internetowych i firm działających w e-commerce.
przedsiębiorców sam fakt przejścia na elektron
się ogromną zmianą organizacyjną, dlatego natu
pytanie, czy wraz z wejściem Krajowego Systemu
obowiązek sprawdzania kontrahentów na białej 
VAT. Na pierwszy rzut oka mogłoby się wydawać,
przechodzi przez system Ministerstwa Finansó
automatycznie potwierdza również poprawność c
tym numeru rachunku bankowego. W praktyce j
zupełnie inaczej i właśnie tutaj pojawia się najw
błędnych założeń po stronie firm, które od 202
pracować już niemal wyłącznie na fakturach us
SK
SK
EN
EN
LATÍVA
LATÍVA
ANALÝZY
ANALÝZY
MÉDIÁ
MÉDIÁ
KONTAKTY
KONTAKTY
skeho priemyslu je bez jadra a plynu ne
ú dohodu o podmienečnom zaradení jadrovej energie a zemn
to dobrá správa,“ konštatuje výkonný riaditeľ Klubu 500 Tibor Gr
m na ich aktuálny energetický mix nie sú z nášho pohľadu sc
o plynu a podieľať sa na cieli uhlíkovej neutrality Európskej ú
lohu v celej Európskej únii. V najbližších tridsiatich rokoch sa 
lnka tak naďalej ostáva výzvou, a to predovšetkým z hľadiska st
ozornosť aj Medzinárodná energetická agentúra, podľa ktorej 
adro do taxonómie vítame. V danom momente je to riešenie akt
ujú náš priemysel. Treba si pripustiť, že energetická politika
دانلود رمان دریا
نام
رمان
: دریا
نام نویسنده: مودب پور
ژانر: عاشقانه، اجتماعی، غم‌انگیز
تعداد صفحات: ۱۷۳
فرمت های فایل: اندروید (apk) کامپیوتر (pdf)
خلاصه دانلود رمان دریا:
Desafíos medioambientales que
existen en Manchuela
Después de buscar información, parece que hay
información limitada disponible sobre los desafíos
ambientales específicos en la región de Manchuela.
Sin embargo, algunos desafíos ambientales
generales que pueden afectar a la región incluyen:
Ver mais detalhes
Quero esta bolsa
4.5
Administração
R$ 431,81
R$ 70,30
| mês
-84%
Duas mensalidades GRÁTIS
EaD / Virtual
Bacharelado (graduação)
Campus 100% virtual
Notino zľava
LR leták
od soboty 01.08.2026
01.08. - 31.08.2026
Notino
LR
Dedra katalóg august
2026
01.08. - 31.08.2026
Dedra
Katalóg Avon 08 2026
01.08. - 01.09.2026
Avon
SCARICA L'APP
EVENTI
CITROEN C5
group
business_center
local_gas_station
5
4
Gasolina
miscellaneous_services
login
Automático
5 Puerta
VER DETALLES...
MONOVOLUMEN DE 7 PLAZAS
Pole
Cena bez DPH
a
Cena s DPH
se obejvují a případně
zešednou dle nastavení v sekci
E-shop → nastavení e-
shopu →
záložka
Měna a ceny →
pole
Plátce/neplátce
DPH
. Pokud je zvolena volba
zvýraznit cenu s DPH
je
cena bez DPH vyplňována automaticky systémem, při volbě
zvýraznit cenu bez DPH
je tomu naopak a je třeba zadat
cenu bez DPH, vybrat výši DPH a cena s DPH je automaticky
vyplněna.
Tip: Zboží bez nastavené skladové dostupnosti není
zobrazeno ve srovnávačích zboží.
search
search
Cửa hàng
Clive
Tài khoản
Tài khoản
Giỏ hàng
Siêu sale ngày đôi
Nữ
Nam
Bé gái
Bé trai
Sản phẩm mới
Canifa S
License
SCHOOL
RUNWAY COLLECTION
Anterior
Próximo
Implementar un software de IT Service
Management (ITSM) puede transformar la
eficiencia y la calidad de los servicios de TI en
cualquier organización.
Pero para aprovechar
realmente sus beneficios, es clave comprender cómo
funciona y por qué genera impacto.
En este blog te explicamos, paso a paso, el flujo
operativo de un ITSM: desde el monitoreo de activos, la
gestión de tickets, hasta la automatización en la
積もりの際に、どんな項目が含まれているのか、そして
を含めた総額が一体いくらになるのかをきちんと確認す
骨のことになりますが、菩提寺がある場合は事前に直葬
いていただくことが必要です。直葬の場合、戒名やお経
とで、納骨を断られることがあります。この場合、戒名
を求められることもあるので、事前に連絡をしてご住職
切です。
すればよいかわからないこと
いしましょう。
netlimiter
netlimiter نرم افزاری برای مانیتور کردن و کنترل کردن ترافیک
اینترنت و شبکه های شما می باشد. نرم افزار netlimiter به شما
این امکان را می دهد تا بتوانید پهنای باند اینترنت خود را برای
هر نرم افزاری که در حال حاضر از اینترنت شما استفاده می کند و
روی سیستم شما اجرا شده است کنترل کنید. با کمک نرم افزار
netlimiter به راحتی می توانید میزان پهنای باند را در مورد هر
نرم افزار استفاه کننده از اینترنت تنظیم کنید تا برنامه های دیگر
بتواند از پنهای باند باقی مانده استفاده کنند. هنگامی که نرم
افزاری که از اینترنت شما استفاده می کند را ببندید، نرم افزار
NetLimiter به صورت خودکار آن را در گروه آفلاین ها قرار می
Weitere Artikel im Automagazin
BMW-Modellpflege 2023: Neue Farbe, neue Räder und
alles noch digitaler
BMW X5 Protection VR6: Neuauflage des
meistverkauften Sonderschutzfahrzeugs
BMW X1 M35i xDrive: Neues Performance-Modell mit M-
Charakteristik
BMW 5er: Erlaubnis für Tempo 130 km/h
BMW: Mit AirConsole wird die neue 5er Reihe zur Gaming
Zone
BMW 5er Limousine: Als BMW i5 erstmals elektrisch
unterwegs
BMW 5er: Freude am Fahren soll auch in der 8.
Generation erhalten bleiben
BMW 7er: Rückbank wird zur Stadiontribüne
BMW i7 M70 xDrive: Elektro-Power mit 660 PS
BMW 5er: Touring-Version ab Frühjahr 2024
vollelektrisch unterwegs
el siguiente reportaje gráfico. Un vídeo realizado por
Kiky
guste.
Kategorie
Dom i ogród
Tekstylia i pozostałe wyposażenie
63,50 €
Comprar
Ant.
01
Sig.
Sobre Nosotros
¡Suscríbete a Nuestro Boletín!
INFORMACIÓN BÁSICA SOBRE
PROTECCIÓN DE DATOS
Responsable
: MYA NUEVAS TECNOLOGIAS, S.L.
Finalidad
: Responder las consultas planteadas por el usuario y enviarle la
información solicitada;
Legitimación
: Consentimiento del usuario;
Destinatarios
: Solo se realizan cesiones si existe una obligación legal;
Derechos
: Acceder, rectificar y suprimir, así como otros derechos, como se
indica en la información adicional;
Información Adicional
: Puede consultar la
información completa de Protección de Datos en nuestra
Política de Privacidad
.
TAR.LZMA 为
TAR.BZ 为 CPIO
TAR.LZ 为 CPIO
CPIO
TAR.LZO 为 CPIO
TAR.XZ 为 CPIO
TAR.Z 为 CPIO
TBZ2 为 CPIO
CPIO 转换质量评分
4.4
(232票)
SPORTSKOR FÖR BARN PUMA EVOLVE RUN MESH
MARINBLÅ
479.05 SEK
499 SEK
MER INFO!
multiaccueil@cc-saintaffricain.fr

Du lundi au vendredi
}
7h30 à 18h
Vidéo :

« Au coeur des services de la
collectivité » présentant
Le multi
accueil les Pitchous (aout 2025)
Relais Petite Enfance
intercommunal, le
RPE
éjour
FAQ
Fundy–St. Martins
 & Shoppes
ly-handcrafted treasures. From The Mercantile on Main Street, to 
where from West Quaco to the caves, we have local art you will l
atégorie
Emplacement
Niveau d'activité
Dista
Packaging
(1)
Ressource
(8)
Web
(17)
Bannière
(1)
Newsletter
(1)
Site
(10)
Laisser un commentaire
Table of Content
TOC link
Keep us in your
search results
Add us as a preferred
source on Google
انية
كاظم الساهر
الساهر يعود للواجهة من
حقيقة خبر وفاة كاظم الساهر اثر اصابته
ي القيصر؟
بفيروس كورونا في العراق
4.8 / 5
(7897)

▶ _Exercise goal_: From the entries above, copy each line holding "zvýraznit".

▶ _Exercise response_:
zvýraznit cenu s DPH
zvýraznit cenu bez DPH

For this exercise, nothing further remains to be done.